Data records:
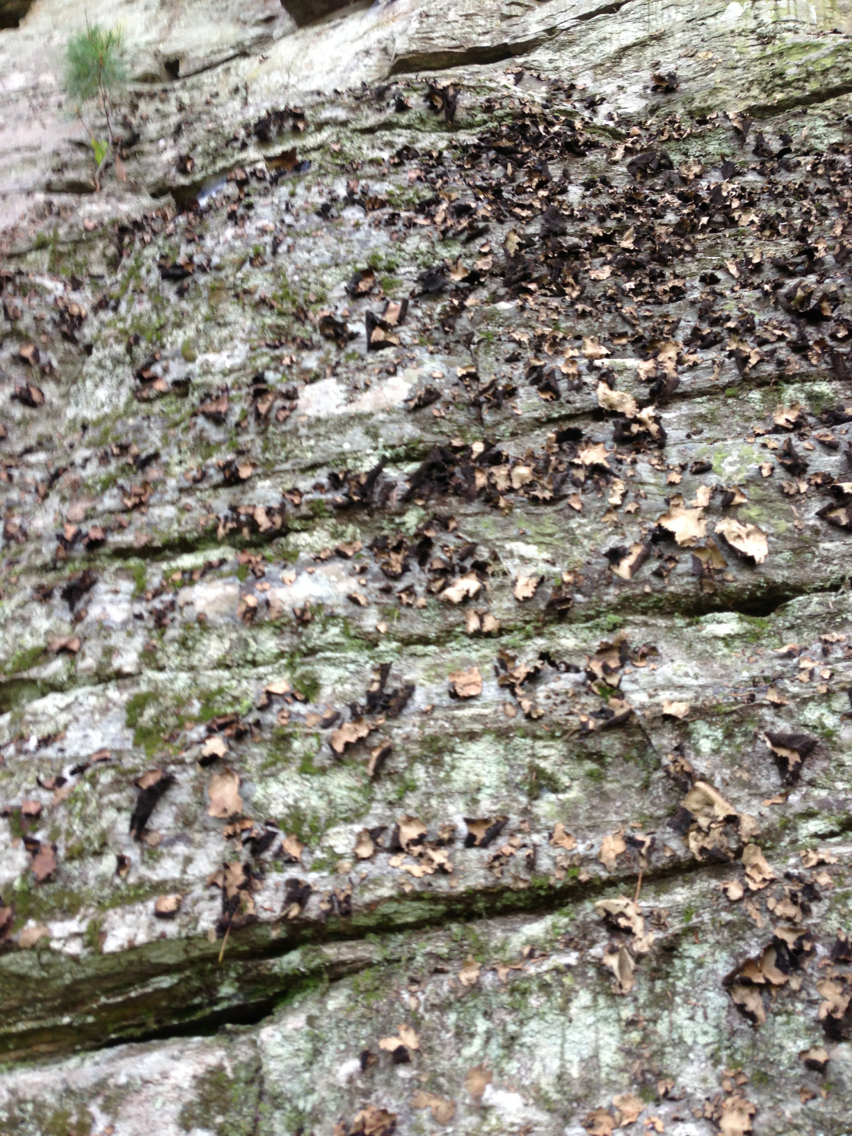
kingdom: Fungi
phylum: Ascomycota
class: Lecanoromycetes
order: Umbilicariales
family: Umbilicariaceae
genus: Umbilicaria
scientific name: Umbilicaria mammulata
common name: Smooth rock tripe
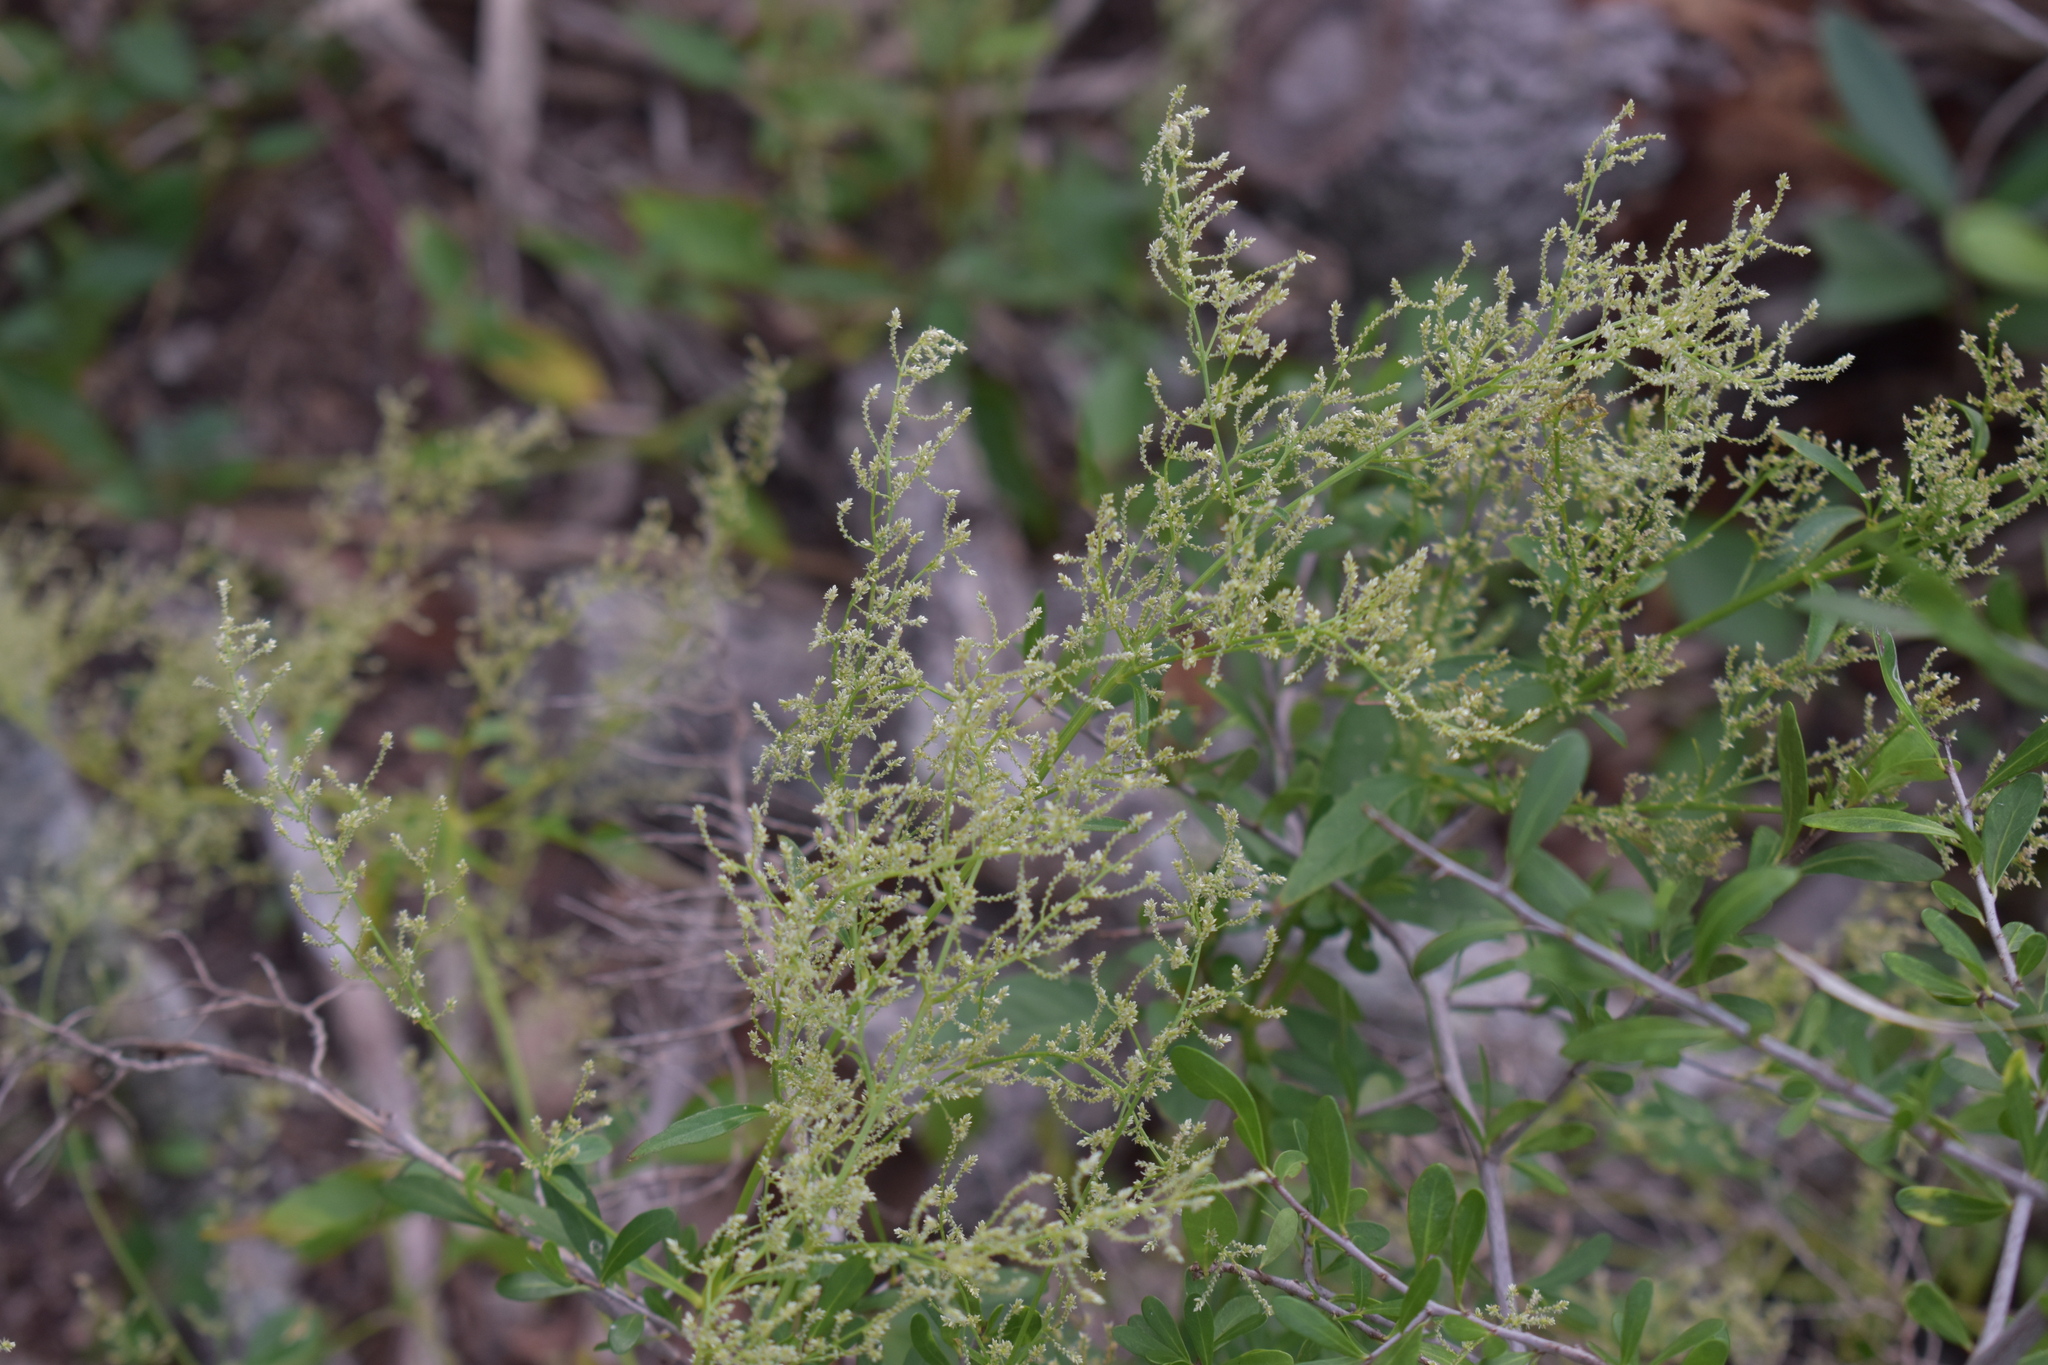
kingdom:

WHAT IS NEEDED — Retype every line of the listing above word for word, leaving out the pictures.

TASK SOLUTION —
kingdom: Fungi
phylum: Ascomycota
class: Lecanoromycetes
order: Umbilicariales
family: Umbilicariaceae
genus: Umbilicaria
scientific name: Umbilicaria mammulata
common name: Smooth rock tripe
kingdom:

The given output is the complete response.